Por Ricardo Leitão, em artigo enviado ao blog de Jamildo Não bastasse a volta da dengue, ressurge outra praga: evocando o lema fascista “Deus, pátria, família e liberdade”, Jair Bolsonaro convocou manifestação, no próximo domingo, em São Paulo, “em defesa do nosso Estado Democrático de Direito”.
Pede que todos vistam verde-amarelo, o que demonstra pouca memória.
Apelo igual foi feito pelo ex-presidente Fernando Collor, em 1992, tentando escapar do impeachment.
Uma multidão foi às ruas, é verdade, mas todos vestiram preto, simbolizando o luto nacional em protesto contra a corrupção no governo do “caçador de marajás”.
No caso de Bolsonaro, a questão não é um impeachment, mas a prisão.
Acumulam-se evidências, nas investigações da Polícia Federal, de que o ex-presidente participou, com todo destaque, da articulação de um golpe de Estado para derrubar Luiz Inácio Lula da Silva da Presidência da República.
Nela contou com o apoio de ex-ministros de seu desgoverno; generais de quatro estrelas; comandantes das Forças Armadas; e assessores diretos.
No dia 30 de dezembro de 2022, a bordo do avião presidencial, fugiu para os Estados Unidos (para onde já enviara R$ 800 mil).
Lá aguardou os desdobramentos dos atentados bolsonaristas do 8 de janeiro.
A prisão de Jair Bolsonaro será a culminância de uma extensa folha corrida golpista.
Ao longo de seu mandato, o ex-presidente questionou a segurança das urnas eletrônicas e a validade do Tribunal Superior Eleitoral (TSE); agrediu com palavrões os ministros do Supremo Tribunal Federal (STF); discursou a favor de bolsonaristas que exigiam a volta da ditadura militar; no 7 de setembro de 2021 e 2022, ao se dirigir a multidões em Brasília e em São Paulo, colocou em dúvida a realização das eleições; exigiu o voto impresso e chegou a convocar embaixadores para denunciar “a fragilidade do sistema eleitoral brasileiro”.

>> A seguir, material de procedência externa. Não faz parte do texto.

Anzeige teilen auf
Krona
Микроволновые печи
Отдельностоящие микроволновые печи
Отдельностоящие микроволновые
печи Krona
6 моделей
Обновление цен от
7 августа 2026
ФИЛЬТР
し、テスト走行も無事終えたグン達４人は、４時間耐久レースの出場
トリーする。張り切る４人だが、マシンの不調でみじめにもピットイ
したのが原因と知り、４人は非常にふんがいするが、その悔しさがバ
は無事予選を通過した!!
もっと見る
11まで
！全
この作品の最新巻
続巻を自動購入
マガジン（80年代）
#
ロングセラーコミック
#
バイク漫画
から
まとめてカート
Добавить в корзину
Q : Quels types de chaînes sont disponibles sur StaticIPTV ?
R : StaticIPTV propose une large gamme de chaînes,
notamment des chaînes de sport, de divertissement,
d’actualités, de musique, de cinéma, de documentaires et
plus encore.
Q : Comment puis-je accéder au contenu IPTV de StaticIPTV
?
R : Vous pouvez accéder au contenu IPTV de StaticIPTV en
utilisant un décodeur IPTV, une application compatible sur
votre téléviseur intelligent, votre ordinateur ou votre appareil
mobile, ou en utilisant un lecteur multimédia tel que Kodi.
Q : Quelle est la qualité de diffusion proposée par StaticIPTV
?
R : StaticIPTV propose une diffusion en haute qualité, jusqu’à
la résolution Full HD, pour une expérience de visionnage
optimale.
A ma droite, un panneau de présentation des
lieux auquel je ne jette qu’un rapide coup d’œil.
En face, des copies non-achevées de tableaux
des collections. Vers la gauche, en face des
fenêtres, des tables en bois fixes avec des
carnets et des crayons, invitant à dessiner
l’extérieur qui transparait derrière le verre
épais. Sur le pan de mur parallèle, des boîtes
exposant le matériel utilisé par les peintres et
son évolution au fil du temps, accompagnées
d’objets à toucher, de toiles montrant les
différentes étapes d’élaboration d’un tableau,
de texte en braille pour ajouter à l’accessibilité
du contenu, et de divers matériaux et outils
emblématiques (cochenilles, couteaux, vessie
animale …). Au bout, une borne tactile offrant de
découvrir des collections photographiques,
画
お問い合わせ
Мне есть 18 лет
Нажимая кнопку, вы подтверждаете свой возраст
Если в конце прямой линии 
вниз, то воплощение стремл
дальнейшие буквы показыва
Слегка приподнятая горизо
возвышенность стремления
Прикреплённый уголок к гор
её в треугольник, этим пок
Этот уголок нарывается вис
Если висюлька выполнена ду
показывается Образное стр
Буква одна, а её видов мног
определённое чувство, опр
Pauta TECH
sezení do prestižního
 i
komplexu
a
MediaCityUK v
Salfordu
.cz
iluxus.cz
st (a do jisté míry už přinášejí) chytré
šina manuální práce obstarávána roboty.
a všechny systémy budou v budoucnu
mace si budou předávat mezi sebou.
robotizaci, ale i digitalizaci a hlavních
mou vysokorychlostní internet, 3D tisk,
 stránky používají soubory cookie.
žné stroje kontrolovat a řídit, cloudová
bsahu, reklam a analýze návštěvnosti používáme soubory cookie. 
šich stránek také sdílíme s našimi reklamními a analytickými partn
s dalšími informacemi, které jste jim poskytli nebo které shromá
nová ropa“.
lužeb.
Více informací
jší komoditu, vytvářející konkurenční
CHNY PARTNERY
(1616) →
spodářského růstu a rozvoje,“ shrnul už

Por trás do vociferar de Bolsonaro, tramava-se no Palácio do Planalto (onde trabalhava) e no Palácio da Alvorada (onde residia), a maior conspiração golpista desde o fim da ditadura militar, em 1985.
Estava organizada em seis núcleos operacionais, desde disparos de milhares de fake news à pressão sobre oficiais graduados para que aderissem ao golpe.
Tudo isso, como é absolutamente evidente, com o pleno conhecimento e a operosa participação de Bolsonaro.
O golpe fracassou, e milhares de bolsonaristas que vandalizaram as sedes do Executivo, do Legislativo e do Judiciário foram presos.
Contudo, questões e providências pairam no ar: além dos vândalos “pé de chinelo”, por que até agora nenhum conspirador de alto coturno foi preso?
Por que golpistas chegaram a ser promovidos para comandos importantes?
As lideranças das Forças Armadas tentaram abafar o escândalo e salvar a imagem da “família fardada”?São perguntas duras que exigem respostas firmes, em benefício da reconexão dos militares com os brasileiros e da sobrevivência da retomada da democracia nesse País cansado de golpes.
Jair Bolsonaro tem o direito de convocar seus seguidores para defendê-lo das acusações que, segundo ele, “não passam de perseguição política”.
Sabe bem o risco que está correndo.
Caso seja processado e condenado pelos crimes de tentativa de golpe de Estado, tentativa de abolição do Estado Democrático de Direito e associação criminosa, poderá ficar inelegível por mais de 30 anos. É o que estabelece a Lei de Defesa da Democracia, sancionada pelo próprio ex-presidente, em setembro de 2021.
Interessante será observar, na manifestação do próximo domingo, quem, entre os bolsonaristas mais graduados, apontados como seus sucessores, estará ao seu lado no palanque: Tarcísio de Freitas, governador de São Paulo; Romeu Zema, governador de Minas Gerais ou Cláudio de Castro, governador do Rio de Janeiro ?
Os três, dois, um ou nenhum?
Quantos senadores, deputados federais e prefeitos de capitais?
Será um termômetro importante para avaliar a saúde política do ex-presidente neste momento e suas possibilidades de recuperação.
Ou não.
A sucessão de ações golpistas que Bolsonaro liderou e articulou, desde sua posse na presidência da República, não foi episódica, como um raio em céu azul.
As dezenas de ações foram planejadas e financiadas com apoio de quadros militares e civis, distribuídos por todas as regiões do País.
Eles estão por aí, ainda protegidos pela conivência do silêncio. É essencial trazê-los à luz.